FRAGMENTO PROPORCIONADO
□ □ □ □

Han pasado cien años, pero la incertidumbre del clima sigue dándonos los mismos quebraderos de cabeza que hace un siglo. En septiembre de 1923 la sequía había hecho mucho daño en la agricultura y los hombres del campo se levantaban mirando al cielo a ver si llegaban las ansiadas primeras lluvias de la temporada que sirvieran al menos para llenar otra vez las balsas y que el agua corriera con vida por las acequias.
Entre las preocupaciones de los almerienses de hace un siglo estaba la sequía y la faena de la uva que ya había comenzado su actividad frenética en toda la provincia. Septiembre marcaba el pistoletazo de salida y en las barrilerías se trabaja hasta de noche para tener a punto los envases para que el preciado fruto pudiera llegar hasta América.

□ □ □ □

INSTRUCCIONES
1) Por favor, transcribe del fragmento sobre Almería en 1923 el pasaje que va desde "Entre las preocupaciones" hasta "llegar hasta América.", ambos incluidos.
2) Convierte en una lista breve el párrafo del fragmento sobre Almería en 1923 que empieza con "Entre las preocupaciones", sin perder sus datos principales.
Los datos proceden de otra fuente distinta.

DATOS EXTRAÍDOS
□ □ □ □

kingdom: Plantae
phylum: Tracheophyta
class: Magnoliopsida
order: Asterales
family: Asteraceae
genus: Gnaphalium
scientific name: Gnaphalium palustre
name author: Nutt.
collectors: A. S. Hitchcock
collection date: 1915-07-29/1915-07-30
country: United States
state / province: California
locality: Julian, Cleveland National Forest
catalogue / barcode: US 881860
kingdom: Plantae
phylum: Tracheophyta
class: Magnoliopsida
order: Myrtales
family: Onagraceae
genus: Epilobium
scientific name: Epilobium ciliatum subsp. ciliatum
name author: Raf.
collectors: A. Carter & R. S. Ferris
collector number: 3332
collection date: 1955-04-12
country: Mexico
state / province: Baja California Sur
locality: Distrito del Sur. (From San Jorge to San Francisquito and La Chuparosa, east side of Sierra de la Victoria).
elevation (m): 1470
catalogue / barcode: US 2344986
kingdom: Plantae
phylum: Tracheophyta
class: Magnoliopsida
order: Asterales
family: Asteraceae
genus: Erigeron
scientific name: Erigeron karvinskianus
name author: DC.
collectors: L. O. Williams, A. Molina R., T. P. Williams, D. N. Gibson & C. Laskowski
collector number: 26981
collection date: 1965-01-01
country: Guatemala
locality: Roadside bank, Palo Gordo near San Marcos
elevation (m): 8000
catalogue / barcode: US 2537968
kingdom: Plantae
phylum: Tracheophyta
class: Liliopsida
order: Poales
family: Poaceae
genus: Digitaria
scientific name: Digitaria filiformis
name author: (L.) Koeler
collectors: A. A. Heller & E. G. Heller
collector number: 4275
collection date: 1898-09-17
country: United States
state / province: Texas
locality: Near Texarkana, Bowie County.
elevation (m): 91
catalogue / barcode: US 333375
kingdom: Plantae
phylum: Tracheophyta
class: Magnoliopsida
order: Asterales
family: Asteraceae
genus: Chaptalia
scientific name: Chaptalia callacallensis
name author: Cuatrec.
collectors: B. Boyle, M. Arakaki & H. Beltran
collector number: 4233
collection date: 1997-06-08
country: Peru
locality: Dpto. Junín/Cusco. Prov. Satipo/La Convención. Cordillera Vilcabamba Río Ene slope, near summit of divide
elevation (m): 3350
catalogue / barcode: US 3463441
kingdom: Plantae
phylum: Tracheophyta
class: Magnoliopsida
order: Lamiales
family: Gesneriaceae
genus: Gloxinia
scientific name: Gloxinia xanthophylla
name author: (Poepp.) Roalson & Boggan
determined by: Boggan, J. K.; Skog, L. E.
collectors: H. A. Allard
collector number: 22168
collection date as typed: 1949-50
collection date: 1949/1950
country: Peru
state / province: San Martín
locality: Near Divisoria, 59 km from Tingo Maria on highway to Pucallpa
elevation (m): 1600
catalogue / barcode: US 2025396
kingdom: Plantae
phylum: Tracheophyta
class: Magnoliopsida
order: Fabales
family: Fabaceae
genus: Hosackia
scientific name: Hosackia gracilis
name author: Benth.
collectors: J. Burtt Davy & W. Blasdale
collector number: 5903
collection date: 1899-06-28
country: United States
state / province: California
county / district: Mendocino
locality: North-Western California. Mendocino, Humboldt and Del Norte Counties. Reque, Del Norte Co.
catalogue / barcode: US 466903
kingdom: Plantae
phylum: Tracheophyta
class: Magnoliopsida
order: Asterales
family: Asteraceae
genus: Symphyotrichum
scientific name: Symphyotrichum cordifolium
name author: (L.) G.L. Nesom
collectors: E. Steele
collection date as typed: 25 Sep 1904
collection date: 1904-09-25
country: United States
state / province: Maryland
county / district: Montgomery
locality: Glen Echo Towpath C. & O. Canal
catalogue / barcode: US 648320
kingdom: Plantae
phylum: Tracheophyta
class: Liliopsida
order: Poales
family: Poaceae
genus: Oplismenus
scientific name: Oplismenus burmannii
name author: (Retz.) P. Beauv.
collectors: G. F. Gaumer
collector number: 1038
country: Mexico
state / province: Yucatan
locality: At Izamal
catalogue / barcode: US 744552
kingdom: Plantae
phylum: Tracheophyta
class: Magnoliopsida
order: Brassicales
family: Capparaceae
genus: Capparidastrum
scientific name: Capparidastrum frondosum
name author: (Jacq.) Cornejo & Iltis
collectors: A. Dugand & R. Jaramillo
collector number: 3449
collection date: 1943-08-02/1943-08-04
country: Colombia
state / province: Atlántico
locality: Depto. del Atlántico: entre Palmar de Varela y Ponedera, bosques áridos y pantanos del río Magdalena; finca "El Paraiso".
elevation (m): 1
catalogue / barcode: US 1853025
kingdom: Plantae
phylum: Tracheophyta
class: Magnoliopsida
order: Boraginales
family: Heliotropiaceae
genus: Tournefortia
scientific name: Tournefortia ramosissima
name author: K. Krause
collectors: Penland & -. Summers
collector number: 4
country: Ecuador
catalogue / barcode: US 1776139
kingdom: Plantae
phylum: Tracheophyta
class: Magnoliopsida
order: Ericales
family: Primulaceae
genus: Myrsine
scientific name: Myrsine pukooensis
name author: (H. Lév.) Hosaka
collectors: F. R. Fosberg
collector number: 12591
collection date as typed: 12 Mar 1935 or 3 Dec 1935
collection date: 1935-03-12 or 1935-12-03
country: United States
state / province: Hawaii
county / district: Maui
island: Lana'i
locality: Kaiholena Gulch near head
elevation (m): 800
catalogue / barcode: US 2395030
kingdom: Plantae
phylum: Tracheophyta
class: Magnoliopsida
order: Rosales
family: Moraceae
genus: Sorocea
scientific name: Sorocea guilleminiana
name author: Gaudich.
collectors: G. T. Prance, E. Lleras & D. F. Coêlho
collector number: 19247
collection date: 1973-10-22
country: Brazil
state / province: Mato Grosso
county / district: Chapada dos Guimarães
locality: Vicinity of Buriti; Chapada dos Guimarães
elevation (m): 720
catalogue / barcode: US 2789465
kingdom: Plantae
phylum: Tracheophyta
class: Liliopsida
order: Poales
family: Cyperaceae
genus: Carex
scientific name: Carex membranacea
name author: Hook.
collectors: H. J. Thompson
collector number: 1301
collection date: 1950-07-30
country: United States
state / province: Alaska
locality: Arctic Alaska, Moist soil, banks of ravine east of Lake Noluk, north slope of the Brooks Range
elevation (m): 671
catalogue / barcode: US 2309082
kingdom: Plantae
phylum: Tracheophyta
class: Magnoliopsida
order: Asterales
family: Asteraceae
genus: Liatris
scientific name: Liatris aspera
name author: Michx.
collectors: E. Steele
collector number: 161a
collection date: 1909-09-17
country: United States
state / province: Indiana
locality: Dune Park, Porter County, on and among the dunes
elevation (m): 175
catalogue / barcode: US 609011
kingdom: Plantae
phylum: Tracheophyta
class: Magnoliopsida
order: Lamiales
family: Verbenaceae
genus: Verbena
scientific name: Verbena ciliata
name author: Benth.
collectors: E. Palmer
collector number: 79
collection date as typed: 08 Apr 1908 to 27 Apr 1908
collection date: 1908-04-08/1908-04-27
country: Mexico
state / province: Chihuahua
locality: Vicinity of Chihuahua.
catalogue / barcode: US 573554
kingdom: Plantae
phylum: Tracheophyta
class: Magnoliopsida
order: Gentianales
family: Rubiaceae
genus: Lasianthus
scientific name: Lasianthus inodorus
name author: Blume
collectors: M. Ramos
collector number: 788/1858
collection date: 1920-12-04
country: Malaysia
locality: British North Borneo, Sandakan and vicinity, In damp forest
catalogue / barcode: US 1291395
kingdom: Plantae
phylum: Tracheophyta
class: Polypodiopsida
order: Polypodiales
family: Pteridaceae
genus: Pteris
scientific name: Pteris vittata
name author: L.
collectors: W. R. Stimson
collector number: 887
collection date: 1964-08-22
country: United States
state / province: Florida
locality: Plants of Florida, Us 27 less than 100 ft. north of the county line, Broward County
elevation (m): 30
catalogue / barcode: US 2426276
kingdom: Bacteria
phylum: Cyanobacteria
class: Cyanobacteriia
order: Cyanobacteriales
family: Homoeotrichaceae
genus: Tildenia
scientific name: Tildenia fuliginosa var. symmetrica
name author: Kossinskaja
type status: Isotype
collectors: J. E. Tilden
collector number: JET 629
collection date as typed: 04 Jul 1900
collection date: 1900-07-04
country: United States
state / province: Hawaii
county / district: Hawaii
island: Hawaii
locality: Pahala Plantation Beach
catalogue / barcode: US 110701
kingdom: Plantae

□ □ □ □

RESPUESTAS EN ORDEN
1)
Entre las preocupaciones de los almerienses de hace un siglo estaba la sequía y la faena de la uva que ya había comenzado su actividad frenética en toda la provincia. Septiembre marcaba el pistoletazo de salida y en las barrilerías se trabaja hasta de noche para tener a punto los envases para que el preciado fruto pudiera llegar hasta América.

2)
- Hace un siglo, la sequía y la faena de la uva preocupaban a los almerienses.
- La faena de la uva ya había empezado su actividad frenética en toda la provincia.
- Septiembre marcaba el inicio de la temporada.
- En las barrilerías se trabajaba hasta de noche para tener listos los envases.
- Así el fruto podía llegar hasta América.